Davetsiz Misafirim
Ne zaman pencereme baksam Leman Sam'ın unutulmaz o muhteşem şarkısını hatırlarım ve mırıldanırım:
"Penceremin perdesini havalandıran rüzgar
Denizleri köpük köpük dalgalandıran rüzgar
Gir içeri usul usul beni bu dertten kurtar
Gir içeri usul usul beni bu dertten kurtar"
Havaların sıcak olmasından dolayı pencereler açık,perdelerin hafif bir esintide dalgandığını görmek serinlememize yetiyor,dolaptan üç dört bardak soğuk su içtik mi,değmeyin keyfimize sanki Toros dağlarının tepelerindeymişiz gibi hissediyoruz kendimizi.Böyle dediğime bakmayın,sıcağı soğuktan çok severim ben çünkü kalp,damar ve tansiyon gibi hastalığınız yoksa sizi sadece terletir bol su içersiniz bu da sağlınız için faydalıdır;soğukta ise üşütüp hasta olursunuz:grip,ishal,zatürre.

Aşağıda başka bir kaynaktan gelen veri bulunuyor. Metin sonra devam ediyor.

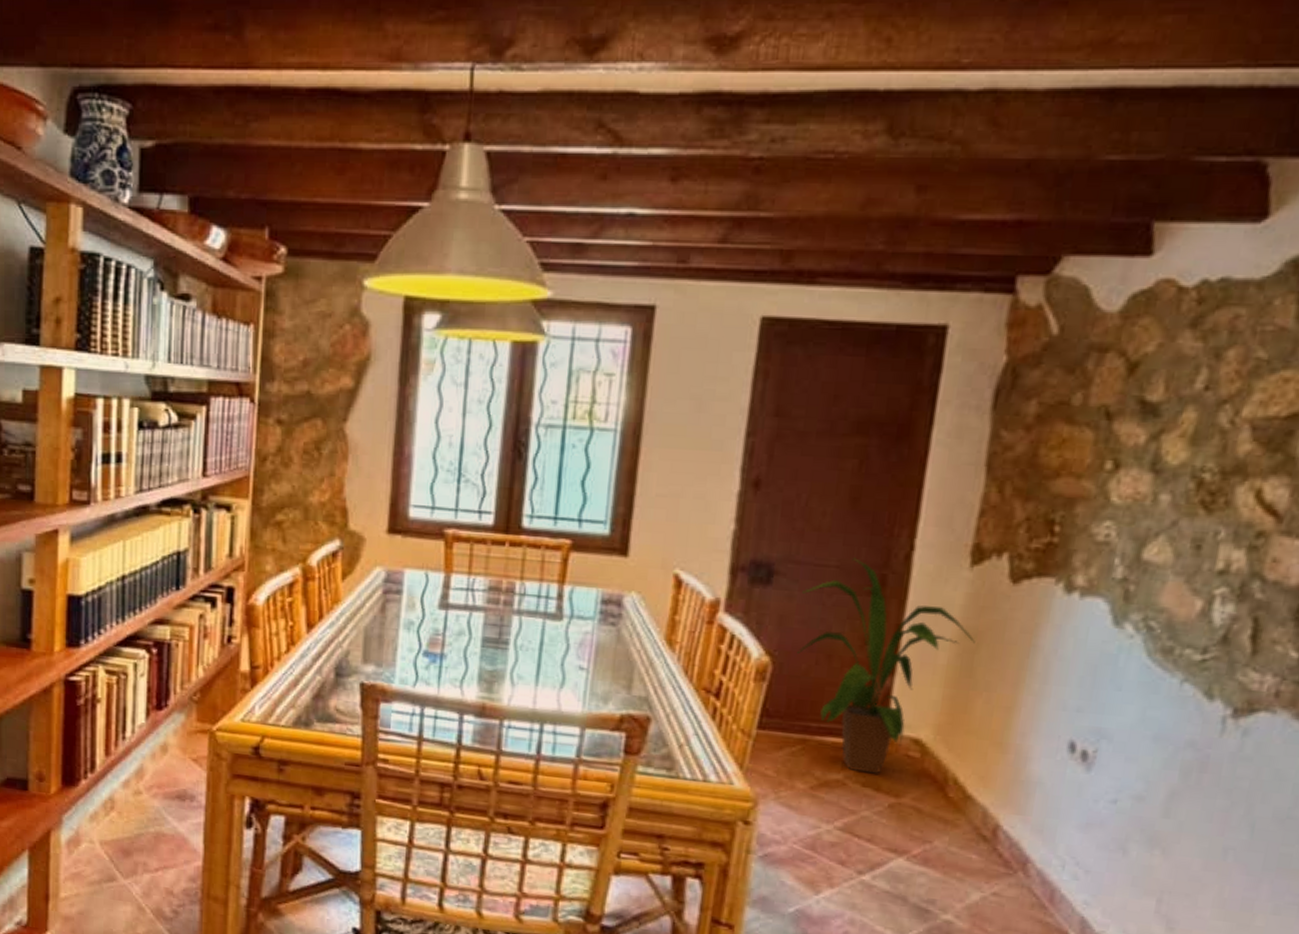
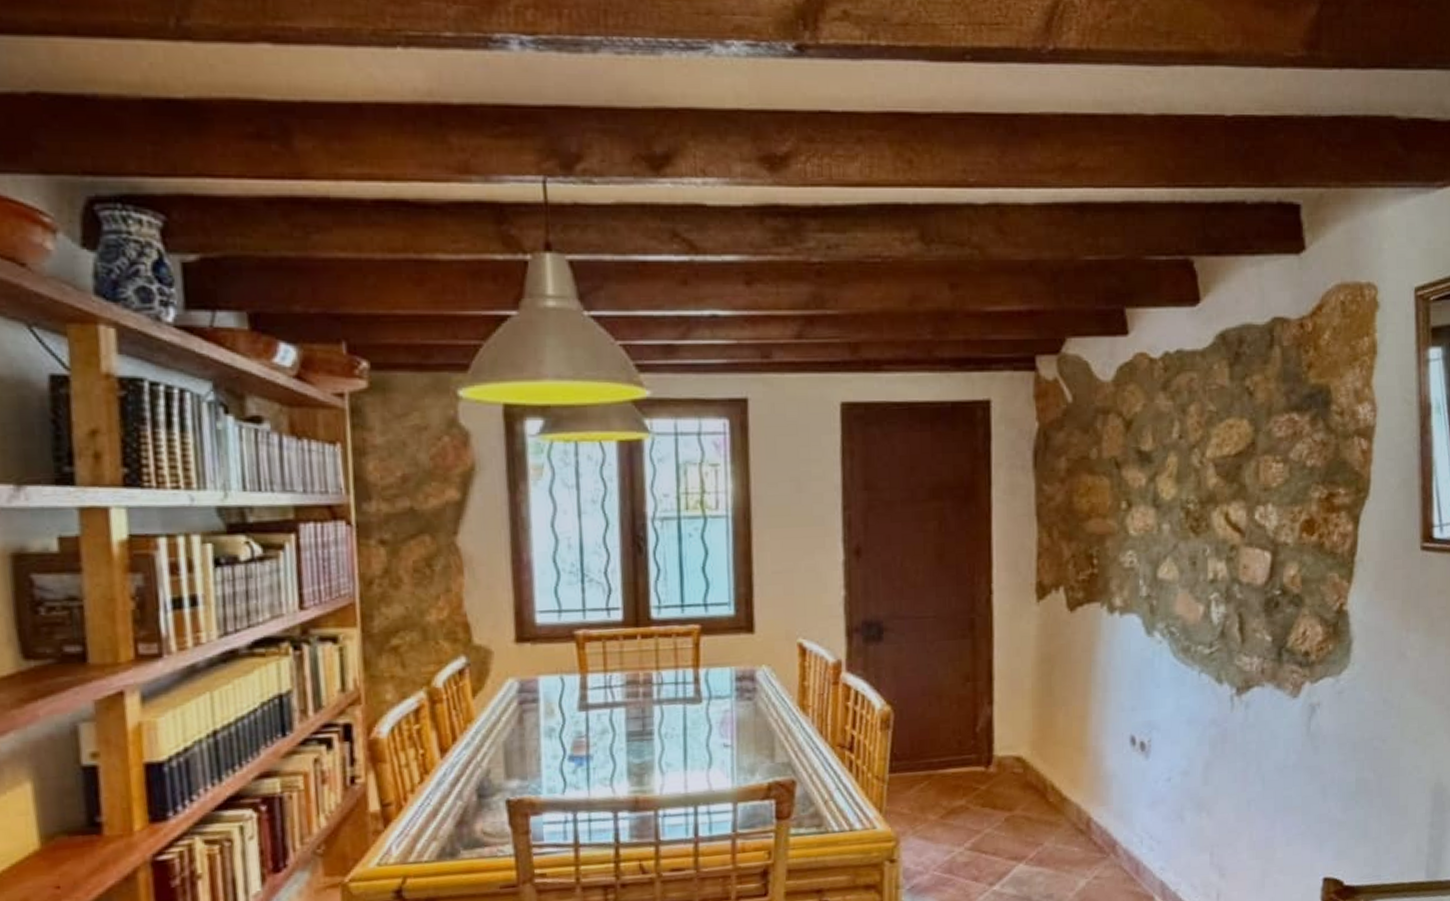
house plant: present [797,557,975,774] -> none [909,607,1050,795]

Gecenin dördü,penceremin dibinde bir tıkırdı sesiyle yataktan fırlayıverdim.Şarkıdaki gibi "gel içeri beni bu dertten kurtar" diyemiyorum çünkü rüzgar olduğundan emin değilim.Telefonumun ışığıyla perdeleri aralayarak göz gezdirdim ama içim ürperiyor,hırsız da olabilir,penceremde demir parmaklıklar var ama onun da bir yolunu bulup kesiyorlar.Mahalledekiler derin uykusunda benim uykum firarda.
Işığı yaktığım zaman tıkırtı kesiliyor ışığı kapattığım an başlıyor mesaisine,anlaşılan beni uyutmama konusunda kararlı.
Fare olabileceğini düşünerek yapışkan vardı evde onu kartonun üstüne sürüp pencerenin kenarlarına bıraktım.
Benim davetsiz misafirim kuyruksuz ve dikenli fareye benzeyen bir kirpiymiş.